Week 8 — Event Study. Event-study specifications with relative dummies; pre-trends as visual test of parallel trends; leads and lags; staggered-treatment bias (Goodman-Bacon, 2021; de Chaisemartin & D’Haultfœuille, 2020; Sun & Abraham, 2021; Callaway & Sant’Anna, 2021); modern robust estimators. Readings: Borusyak, Jaravel & Spiess (2024); Roth, Sant’Anna, Bilinski & Poe (2023). R activity: Event-study with fixest::sunab and the did package.

Module 4 — Selection on observables

Week 9 — Propensity Score Matching (PSM). Selection on observables and unconfoundedness; the propensity score (Rosenbaum & Rubin, 1983); nearest-neighbor, kernel, stratification matching; inverse-probability weighting; common support and balance diagnostics; limits of relying on observables. Readings: Cunningham (2021), ch. 5; Imbens & Wooldridge (2009). R activity: MatchIt and cobalt.

Problem sets

• Problem set 1 — Foundations, RCT and IV (weeks 1–3)
• Problem set 2 — RD, Panel and DiD (weeks 4–7)

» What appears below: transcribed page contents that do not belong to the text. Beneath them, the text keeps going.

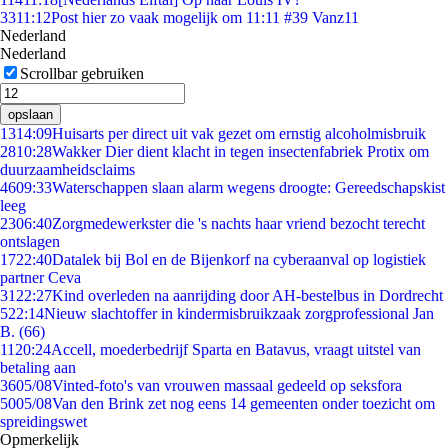
33
11:12
Post hier zo vaak mogelijk om 11:11 #39 Vanz11
Nederland
Nederland
Scrollbar gebruiken
opslaan
13
14:09
Huisarts per direct uit vak gezet om ernstig alcoholmisbruik
28
10:28
Wakker Dier dient klacht in tegen insectenfabriek Protix om
duurzaamheidsclaims
46
09:33
Waterschappen slaan alarm wegens droogte: Gereedschapskist
leeg
23
06:40
Zorgmedewerkster die 's nachts haar vriend bezocht terecht
ontslagen
17
22:40
Datalek bij Bol en de Bijenkorf na cyberaanval op logistiek
partner Ceva
31
22:27
Kind overleden na aanrijding door AH-bestelbus in Dordrecht
5
22:14
Nieuw slachtoffer in kindermisbruikzaak zorgprofessional Jan
B. (66)
11
20:24
Accell, moederbedrijf Sparta en Batavus, vraagt uitstel van
betaling aan
36
05/08
Vinted-foto's van vrouwen massaal gedeeld op seksfora
50
05/08
Van den Brink zet nog eens 14 gemeenten onder toezicht om
spreidingswet
Opmerkelijk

Each problem set has a mathematical component (40%) — formal derivations of identification properties — and an applied component in R (60%) — Monte Carlo simulation plus partial replication of an anchor paper. Submitted as a single PDF plus a reproducible .R script.

Evaluation

Component	Weight
Article presentation (15 min)	10%
Problem set 1 — Foundations, RCT, IV	15%
Problem set 2 — RD, Panel, DiD	15%
Final project (proposal + mini-paper + oral defense)	60%

The final project is built around a policy-relevant research question chosen by the student. After the proposal is approved, the instructor provides a synthetic dataset and a policy context aligned with the question. Deliverables: proposal (10%), 10-page mini-paper with diagnostics and robustness (60%), oral defense in the last week (30%).

Methodology

Each class is organized in three parts: (1) theoretical exposition of the model and its identification assumptions; (2) guided R applications with prepared datasets and code, anchored on a canonical empirical paper; (3) student-led discussion of a related empirical paper from the bibliography (15-minute presentation covering the research question, identification strategy, and main results).

Core bibliography

• Cunningham, S. (2021). Causal Inference: The Mixtape. Yale University Press.
• Angrist, J. D., & Pischke, J.-S. (2009). Mostly Harmless Econometrics: An Empiricist’s Companion. Princeton University Press.
• Imbens, G. W., & Rubin, D. B. (2015). Causal Inference for Statistics, Social, and Biomedical Sciences. Cambridge University Press.
• Hernán, M., & Robins, J. (2020). Causal Inference: What If. Chapman & Hall/CRC.
• Gertler, P., Martinez, S., Premand, P., Rawlings, L., & Vermeersch, C. (2017). La evaluación de impacto en la práctica (2ª ed.). Banco Mundial.

The full reference list — including the foundational papers for IV, RD, DiD, event studies and PSM — is in the course syllabus.